### RECORDS SHOWN
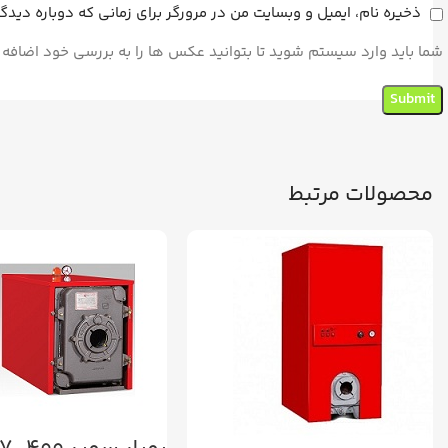
ذخیره نام، ایمیل و وبسایت من در مرورگر برای زمانی که دوباره دید
شما باید وارد سیستم شوید تا بتوانید عکس ها را به بررسی خود اضافه 
محصولات مرتبط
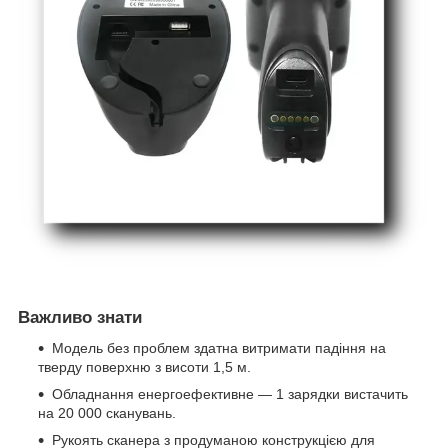
Важливо знати
Модель без проблем здатна витримати падіння на
тверду поверхню з висоти 1,5 м.
Обладнання енергоефективне — 1 зарядки вистачить
на 20 000 сканувань.
Рукоять сканера з продуманою конструкцією для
######
- **TRY IT**:
Line by line and exactly, write out the material above. Skip the pictures.

- **ANSWER SECTION**:
ذخیره نام، ایمیل و وبسایت من در مرورگر برای زمانی که دوباره دید
شما باید وارد سیستم شوید تا بتوانید عکس ها را به بررسی خود اضافه 
محصولات مرتبط
Важливо знати
Модель без проблем здатна витримати падіння на
тверду поверхню з висоти 1,5 м.
Обладнання енергоефективне — 1 зарядки вистачить
на 20 000 сканувань.
Рукоять сканера з продуманою конструкцією для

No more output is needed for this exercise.